The random walk matrix is P = D⁻¹A (row-stochastic adjacency). P^k[u,v] is the probability of reaching v from u in exactly k steps.

The diagonal entries P^k[v,v] — the probability of returning to v in k steps — encode v’s local structural role:

  • Nodes in dense cliques have high return probabilities (many short cycles)
  • Nodes on long paths have low return probabilities (random walks escape quickly)
  • Nodes in k-cycles have elevated P^k[v,v]
pe_v = [P^1[v,v], P^2[v,v], ..., P^K[v,v]] ∈ ℝᴷ

Why RWPE Works as a Structural Encoding

Each entry P^k[v,v] measures “how often does a k-step random walk starting from v return to v?” This is directly related to:

  • Cycle membership: v in a triangle → P³[v,v] > 0
  • Clique membership: v in a clique-k → high P^k[v,v]
  • Degree: high-degree nodes are returned to more often

RWPE is a structural encoding: it encodes the local structural role of v. Two nodes with identical local structure get the same RWPE — intended behaviour. Nodes with different cycle membership, degree patterns, or connectivity get different PEs.

Comparison with LapPE

PropertyLapPERWPE    
TypePositional (global position)Structural (local role)    
Sign ambiguityYes — requires fixNo (probabilities are positive)

──────────

**Problem set**.
1. Reproduce the part of the text on random-walk encodings that starts at the words "Why RWPE Works" and ends after "get different PEs.".
2. Write what comes next in the text on random-walk encodings, starting right after its final line.

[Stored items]
──────────

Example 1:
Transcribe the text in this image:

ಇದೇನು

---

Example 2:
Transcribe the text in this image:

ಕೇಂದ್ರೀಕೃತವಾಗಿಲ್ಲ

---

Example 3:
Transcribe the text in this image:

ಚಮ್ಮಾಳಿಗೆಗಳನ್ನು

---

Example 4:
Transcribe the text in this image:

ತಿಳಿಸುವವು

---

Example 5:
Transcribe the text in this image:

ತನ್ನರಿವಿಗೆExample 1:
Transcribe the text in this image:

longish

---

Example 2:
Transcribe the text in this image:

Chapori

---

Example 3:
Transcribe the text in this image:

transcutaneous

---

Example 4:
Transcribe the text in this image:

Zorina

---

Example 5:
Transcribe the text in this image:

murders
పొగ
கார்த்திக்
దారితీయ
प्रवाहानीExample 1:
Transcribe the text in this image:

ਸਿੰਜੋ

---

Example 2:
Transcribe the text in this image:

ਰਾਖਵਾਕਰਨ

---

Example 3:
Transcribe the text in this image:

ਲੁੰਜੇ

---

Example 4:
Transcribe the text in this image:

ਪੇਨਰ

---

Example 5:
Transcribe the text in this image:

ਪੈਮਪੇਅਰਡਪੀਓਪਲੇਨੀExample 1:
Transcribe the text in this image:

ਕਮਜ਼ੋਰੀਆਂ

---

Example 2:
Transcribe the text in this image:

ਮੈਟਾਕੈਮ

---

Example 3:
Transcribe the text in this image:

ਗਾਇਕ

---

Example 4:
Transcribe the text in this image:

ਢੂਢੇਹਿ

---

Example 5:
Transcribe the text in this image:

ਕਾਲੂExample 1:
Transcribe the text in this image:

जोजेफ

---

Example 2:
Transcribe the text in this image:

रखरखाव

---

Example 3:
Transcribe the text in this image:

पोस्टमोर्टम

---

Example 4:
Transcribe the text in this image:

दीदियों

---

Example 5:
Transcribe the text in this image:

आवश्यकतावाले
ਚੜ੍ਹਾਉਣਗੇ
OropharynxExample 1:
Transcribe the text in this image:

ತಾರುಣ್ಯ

──────────

**Activity answers**.
1.
Why RWPE Works as a Structural Encoding

Each entry P^k[v,v] measures “how often does a k-step random walk starting from v return to v?” This is directly related to:

  • Cycle membership: v in a triangle → P³[v,v] > 0
  • Clique membership: v in a clique-k → high P^k[v,v]
  • Degree: high-degree nodes are returned to more often

RWPE is a structural encoding: it encodes the local structural role of v. Two nodes with identical local structure get the same RWPE — intended behaviour. Nodes with different cycle membership, degree patterns, or connectivity get different PEs.

2.
ComputationO(k·E·T) eigenvectorO(K·E) sparse power iteration
CapturesGlobal graph geometryLocal structural patterns    
DistinguishesGlobally unique positionsStructurally unique roles    
Used bySAN, GPSGPS, CRaWL, GRIT    

Computing RWPE Efficiently

pe_v[k] = (D⁻¹A)^k [v,v] = e_vᵀ P^k e_v

You only need the diagonal of P^k. Using the recursion P^k = P · P^{k-1}, you can compute the full sequence iteratively:

P = D_inv @ A          # row-stochastic: P[v,:] sums to 1
Pk = torch.eye(N)      # P^0 = I
rwpe = []
for k in range(1, K+1):
    Pk = Pk @ P
    rwpe.append(Pk.diagonal())  # landing probs at step k
pe = torch.stack(rwpe, dim=-1)  # [N, K]
Cost: K sparse matrix multiplications, each O(E). Total: O(K ·E). Much cheaper than eigendecomposition for large K.

RWPE in Practice

GPS (Rampášek et al., 2022) found RWPE competitive with LapPE and often preferable:

  • No sign ambiguity → more stable training
  • Cheaper to compute → scales better
  • Captures structural roles (cycles, cliques) rather than global positions

For tasks where structural role matters more than global position (molecular property prediction, graph classification), RWPE often outperforms LapPE.

Summary

RWPE is the practical, sign-free alternative to LapPE. It encodes local structural fingerprints — cycle membership, clique participation, escape probabilities — through simple sparse power iterations. When global position matters, use LapPE; when local structural role matters, use RWPE; when both matter, use both (GPS does this).